(Stored records)
══════════════════════════════

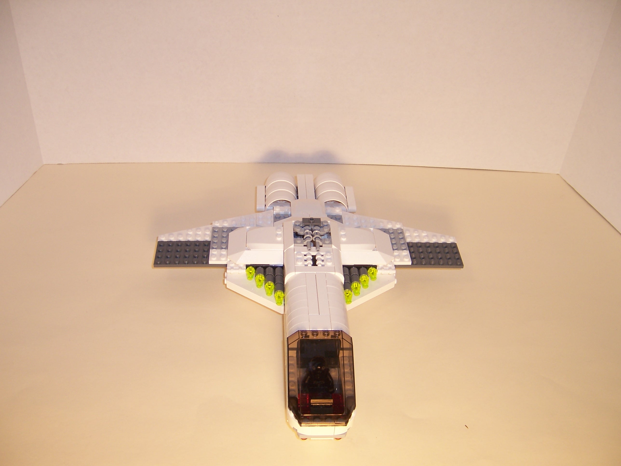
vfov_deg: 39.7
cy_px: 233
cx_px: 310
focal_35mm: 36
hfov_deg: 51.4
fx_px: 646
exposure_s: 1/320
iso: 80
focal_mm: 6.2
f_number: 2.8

══════════════════════════════

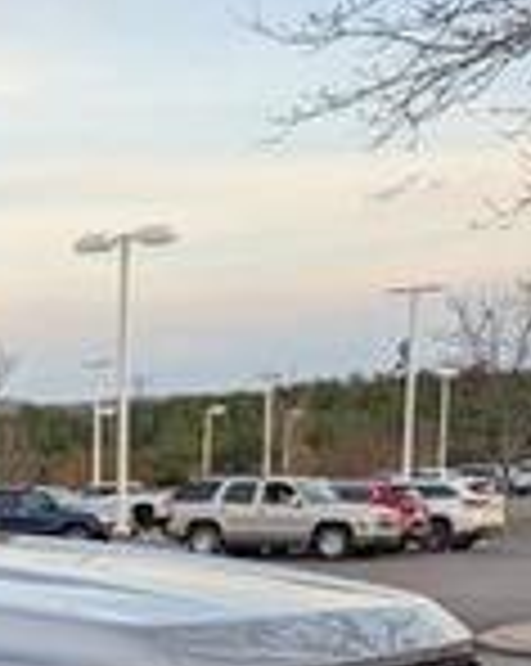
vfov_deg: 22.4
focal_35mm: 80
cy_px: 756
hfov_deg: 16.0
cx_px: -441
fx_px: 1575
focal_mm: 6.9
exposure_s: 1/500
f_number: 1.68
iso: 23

══════════════════════════════

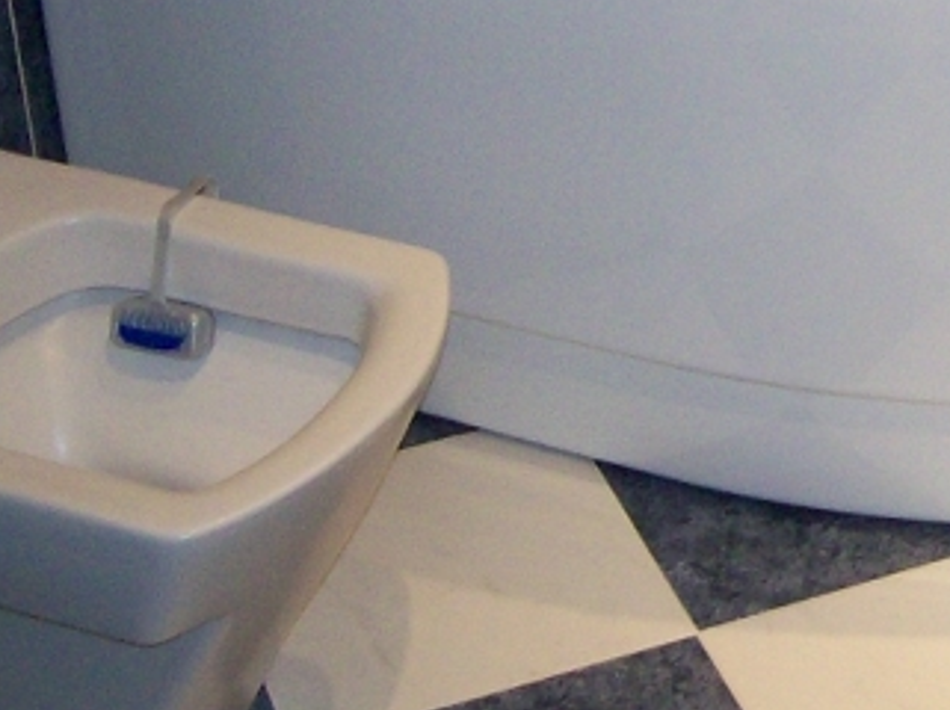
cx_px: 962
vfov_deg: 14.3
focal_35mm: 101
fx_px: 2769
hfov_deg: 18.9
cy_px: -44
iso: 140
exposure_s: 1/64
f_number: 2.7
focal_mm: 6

══════════════════════════════

Action item: When you reach the line containing "vfov_deg: 39.7" in the data above, start copying exactly, and stop after the line containing "f_number: 2.8".

Output below:
vfov_deg: 39.7
cy_px: 233
cx_px: 310
focal_35mm: 36
hfov_deg: 51.4
fx_px: 646
exposure_s: 1/320
iso: 80
focal_mm: 6.2
f_number: 2.8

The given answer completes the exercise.